● **Teks yang Disediakan**

Penulis : Dinda Pranata
Banyak dari kita yang sudah sering mendengar upacara menuju kedewasaan dalam agama Hindu bernama upacara potong gigi. Upacara potong gigi umat hindu ini berlangsung ketika seorang anak sudah beranjak dewasa. Namun, tidak hanya di Bali yang memiliki upacara menuju kedewasaan, di Jepang pun memiliki upacara dengan tema yang serupa bernama Upacara Seijinshiki. Lalu bagaimana upacara ini memandang kedewasaan itu?
Upacara Kedewasaan di Bali Syarat Nilai Keagamaan.
Masyarakat hindu di Bali yang melaksanakan upacara potong gigi merupakan sebuah kewajiban yang berkaitan dengan tanggung jawab. Upacara potong gigi ini termasuk dalam upacara manusa yajna dan sesuai dengan kitab suci weda. Upacara ini memiliki simbol pembersihan sifat-sifat buruk dalam manusia yaitu sadripu. Sadripu ini adalah (enam musuh dalam sifat manusia) terdiri dari hawa nafsu, serakah, kemarahan, mabuk, perasaan bingung, dan iri hat. Dari unsur keindahan manusia kegiatan ini dapat menjadikan penampilan seseorang lebih baik karena gigi yang terlihat lebih rata.
Dalam Lontar Tutur Sanghyang Yama menyebutkan :
mwah yan amandesi wwang durung ang raja, pada tan kawenang, amalat rare ngaranya, tunggal alanya ring wwang angrabyaning wwang durung angraja, tan sukrama kna ring jagat megawe sanggar negaranira Çri Aji.
Artinya
Lagi jika memotong gigi orang yang belum kotor kain, sama sekali tidak dibenarkan, memperkosa bayi (anak-anak) namanya, sama buruknya dengan orang yang mengawini orang yang belum kotor kain (belum dewasa) tidak patut hal itu dilakukan didunia akan mengakibatkan rusaknya negara sang raja. Jadi dengan demikian seseorang baru boleh melaksanakan upacara Mepandes setelah mereka naik dewasa dalam arti sudah pernah kotor kain.
(Lontar Tutur Sanghyang Yama)
Seorang anak yang sudah melakukan upacara potong gigi, diharapkan dapat menjalani kehidupannya dengan tetap berpegang teguh pada tujuan dharma. Tak hanya itu, ia pun diharapkan agar menjadi anak yang bijaksana dalam mengarungi kehidupan pada usia matangnya.

● **Soal dan Tugas**
a – Kutip bagian teks tentang upacara potong gigi mulai dari "Upacara Kedewasaan di" sampai dengan "terlihat lebih rata.".
b – Jawab pertanyaan berikut berdasarkan teks tentang upacara potong gigi.
(i) Apa nama upacara kedewasaan di Jepang yang disebut dalam teks?
(ii) Upacara potong gigi termasuk dalam upacara apa?
(iii) Ada berapa musuh dalam sifat manusia yang disebut sadripu?
Baris-baris di bawah ini adalah bahan tersendiri yang terpisah dari teks.

● **Data yang Disediakan**
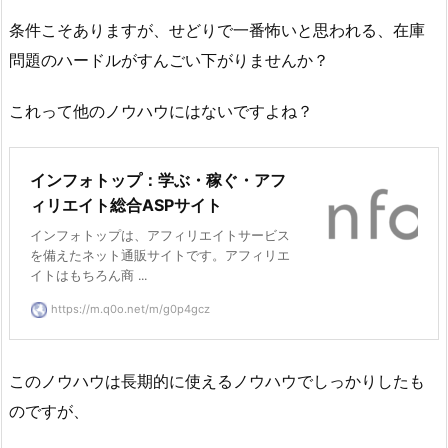
条件こそありますが、せどりで一番怖いと思われる、在庫
問題のハードルがすんごい下がりませんか？
これって他のノウハウにはないですよね？
インフォトップ：学ぶ・稼ぐ・アフ
ィリエイト総合ASPサイト
インフォトップは、アフィリエイトサービス
を備えたネット通販サイトです。アフィリエ
イトはもちろん商 ...
https://m.q0o.net/m/g0p4gcz
このノウハウは長期的に使えるノウハウでしっかりしたも
のですが、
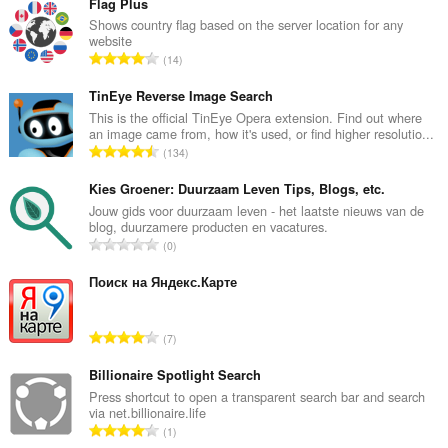
Flag Plus
Shows country flag based on the server location for any
website
N
14
ú
m
TinEye Reverse Image Search
e
This is the official TinEye Opera extension. Find out where
an image came from, how it's used, or find higher resolutio...
r
N
134
o
ú
t
m
Kies Groener: Duurzaam Leven Tips, Blogs, etc.
o
e
Jouw gids voor duurzaam leven - het laatste nieuws van de
t
blog, duurzamere producten en vacatures.
r
a
N
0
o
l
ú
t
d
m
Поиск на Яндекс.Карте
o
e
e
t
p
r
a
N
u
7
o
l
ú
n
t
d
m
Billionaire Spotlight Search
t
o
e
e
u
Press shortcut to open a transparent search bar and search
t
p
via net.billionaire.life
r
a
a
N
u
1
o
c
l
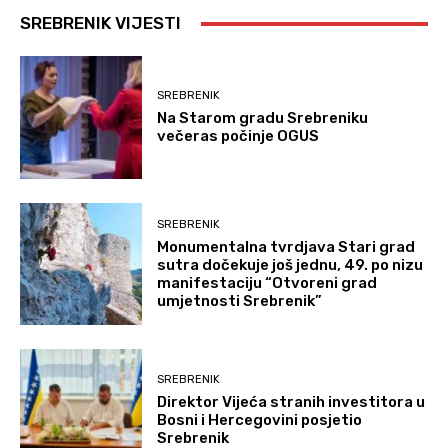
SREBRENIK VIJESTI
SREBRENIK
Na Starom gradu Srebreniku
večeras počinje OGUS
SREBRENIK
Monumentalna tvrdjava Stari grad
sutra dočekuje još jednu, 49. po nizu
manifestaciju “Otvoreni grad
umjetnosti Srebrenik”
SREBRENIK
Direktor Vijeća stranih investitora u
Bosni i Hercegovini posjetio
Srebrenik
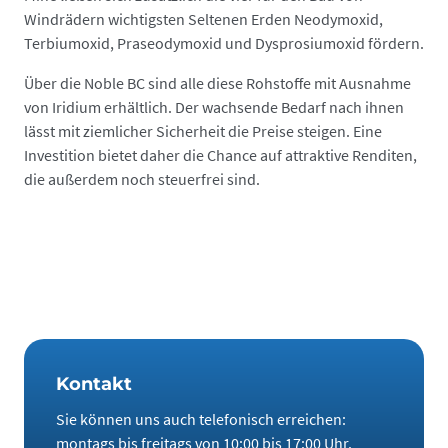
Windrädern wichtigsten Seltenen Erden Neodymoxid,
Terbiumoxid, Praseodymoxid und Dysprosiumoxid fördern.
Über die Noble BC sind alle diese Rohstoffe mit Ausnahme
von Iridium erhältlich. Der wachsende Bedarf nach ihnen
lässt mit ziemlicher Sicherheit die Preise steigen. Eine
Investition bietet daher die Chance auf attraktive Renditen,
die außerdem noch steuerfrei sind.
Kontakt
Sie können uns auch telefonisch erreichen:
montags bis freitags von 10:00 bis 17:00 Uhr.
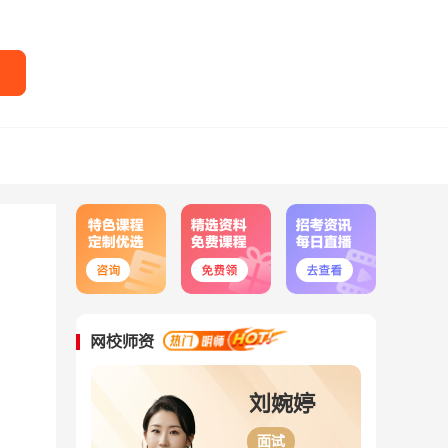
网校师资
刘婉婷
刘嘉宁
面试
判断推理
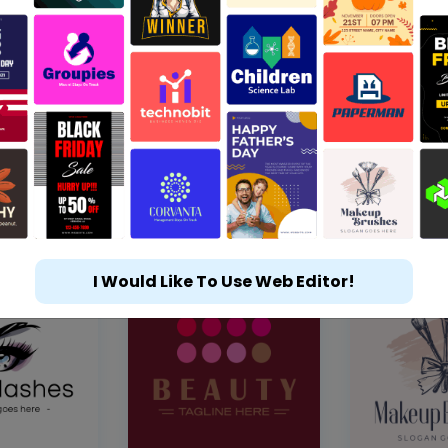
I Would Like To Use Web Editor!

● **Jawaban Tiap Soal**
a –
Upacara Kedewasaan di Bali Syarat Nilai Keagamaan.
Masyarakat hindu di Bali yang melaksanakan upacara potong gigi merupakan sebuah kewajiban yang berkaitan dengan tanggung jawab. Upacara potong gigi ini termasuk dalam upacara manusa yajna dan sesuai dengan kitab suci weda. Upacara ini memiliki simbol pembersihan sifat-sifat buruk dalam manusia yaitu sadripu. Sadripu ini adalah (enam musuh dalam sifat manusia) terdiri dari hawa nafsu, serakah, kemarahan, mabuk, perasaan bingung, dan iri hat. Dari unsur keindahan manusia kegiatan ini dapat menjadikan penampilan seseorang lebih baik karena gigi yang terlihat lebih rata.

b –
(i) Upacara Seijinshiki.
(ii) Upacara manusa yajna.
(iii) Enam.